Exercise aim:
Can you write out every line of text in the material below word for word, leaving the pictures out?

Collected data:
==========
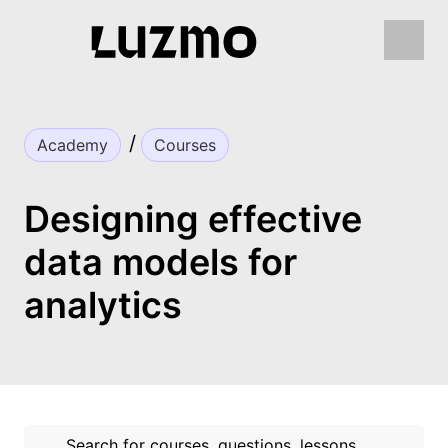
Academy
Courses
Designing effective
data models for
analytics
==========
Written answer:
Academy
Courses
Designing effective
data models for
analytics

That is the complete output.